Task requirements: When the string "circuit" occurs in a line of the listing below, return that line.

************

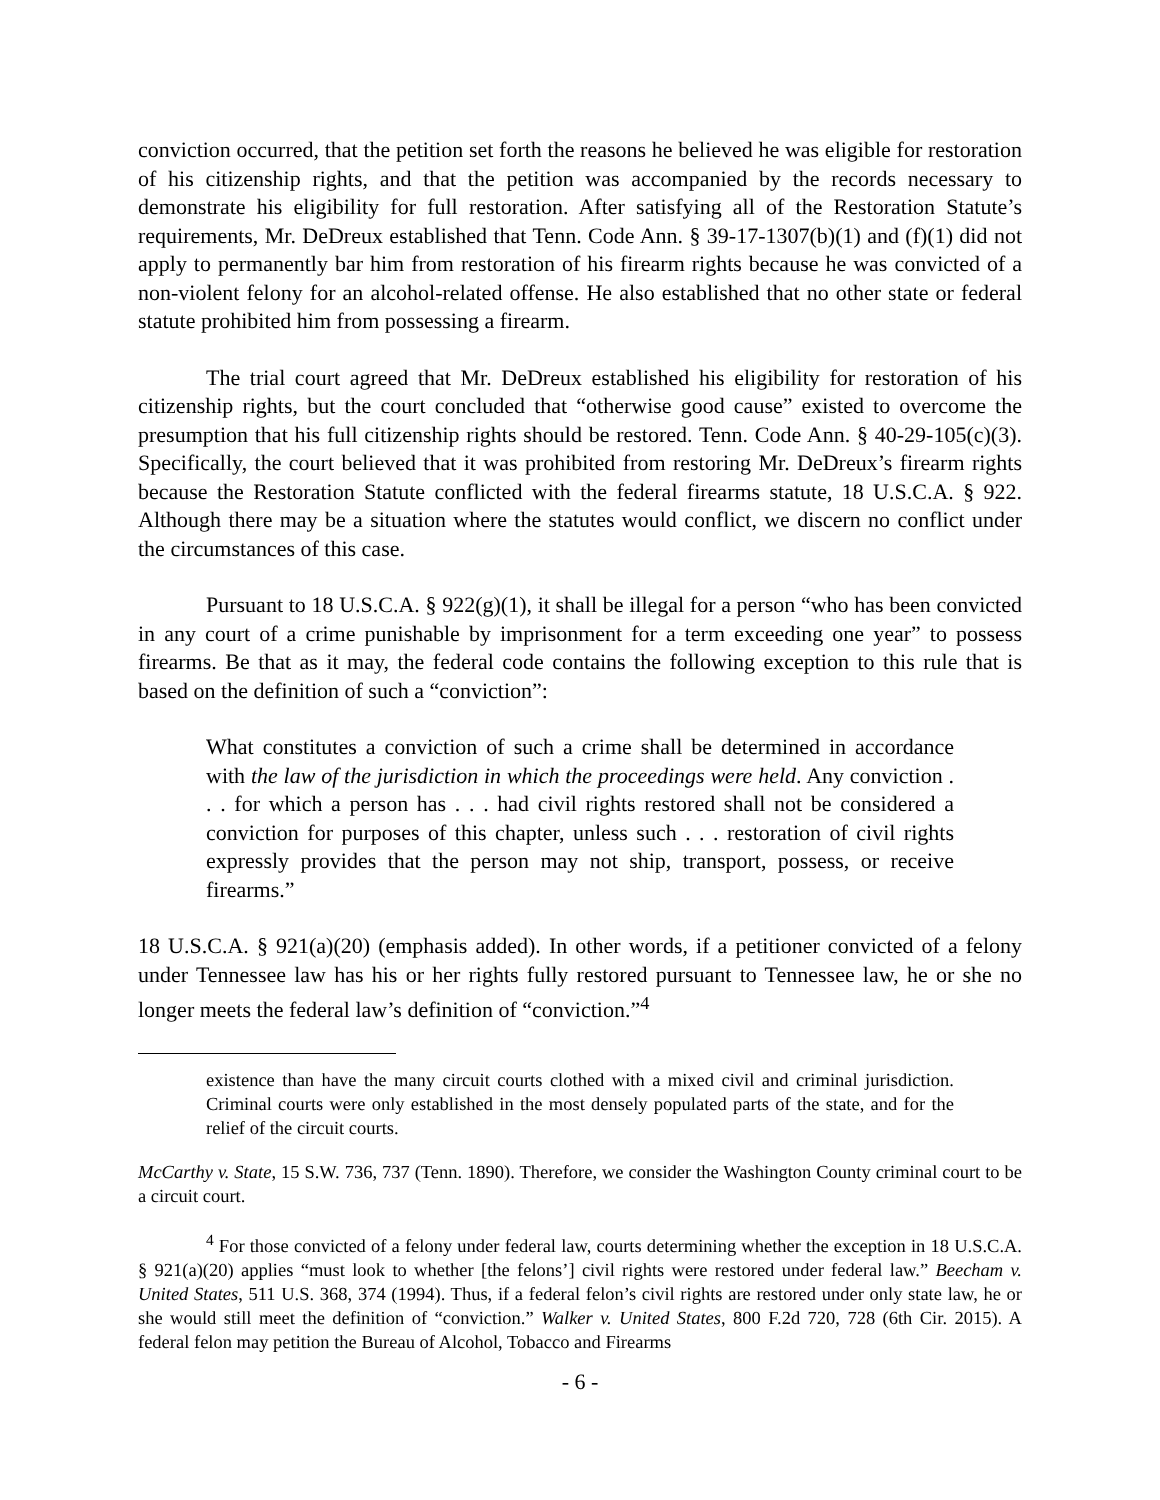conviction occurred, that the petition set forth the reasons he believed he was eligible for restoration of his citizenship rights, and that the petition was accompanied by the records necessary to demonstrate his eligibility for full restoration. After satisfying all of the Restoration Statute’s requirements, Mr. DeDreux established that Tenn. Code Ann. § 39-17-1307(b)(1) and (f)(1) did not apply to permanently bar him from restoration of his firearm rights because he was convicted of a non-violent felony for an alcohol-related offense. He also established that no other state or federal statute prohibited him from possessing a firearm.
The trial court agreed that Mr. DeDreux established his eligibility for restoration of his citizenship rights, but the court concluded that “otherwise good cause” existed to overcome the presumption that his full citizenship rights should be restored. Tenn. Code Ann. § 40-29-105(c)(3). Specifically, the court believed that it was prohibited from restoring Mr. DeDreux’s firearm rights because the Restoration Statute conflicted with the federal firearms statute, 18 U.S.C.A. § 922. Although there may be a situation where the statutes would conflict, we discern no conflict under the circumstances of this case.
Pursuant to 18 U.S.C.A. § 922(g)(1), it shall be illegal for a person “who has been convicted in any court of a crime punishable by imprisonment for a term exceeding one year” to possess firearms. Be that as it may, the federal code contains the following exception to this rule that is based on the definition of such a “conviction”:
What constitutes a conviction of such a crime shall be determined in accordance with the law of the jurisdiction in which the proceedings were held. Any conviction . . . for which a person has . . . had civil rights restored shall not be considered a conviction for purposes of this chapter, unless such . . . restoration of civil rights expressly provides that the person may not ship, transport, possess, or receive firearms.”
18 U.S.C.A. § 921(a)(20) (emphasis added). In other words, if a petitioner convicted of a felony under Tennessee law has his or her rights fully restored pursuant to Tennessee law, he or she no longer meets the federal law’s definition of “conviction.”<sup>4</sup>
existence than have the many circuit courts clothed with a mixed civil and criminal jurisdiction. Criminal courts were only established in the most densely populated parts of the state, and for the relief of the circuit courts.
McCarthy v. State, 15 S.W. 736, 737 (Tenn. 1890). Therefore, we consider the Washington County criminal court to be a circuit court.
<sup>4</sup> For those convicted of a felony under federal law, courts determining whether the exception in 18 U.S.C.A. § 921(a)(20) applies “must look to whether [the felons’] civil rights were restored under federal law.” Beecham v. United States, 511 U.S. 368, 374 (1994). Thus, if a federal felon’s civil rights are restored under only state law, he or she would still meet the definition of “conviction.” Walker v. United States, 800 F.2d 720, 728 (6th Cir. 2015). A federal felon may petition the Bureau of Alcohol, Tobacco and Firearms
- 6 -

************

Written answer:
existence than have the many circuit courts clothed with a mixed civil and criminal jurisdiction. Criminal courts were only established in the most densely populated parts of the state, and for the relief of the circuit courts.
McCarthy v. State, 15 S.W. 736, 737 (Tenn. 1890). Therefore, we consider the Washington County criminal court to be a circuit court.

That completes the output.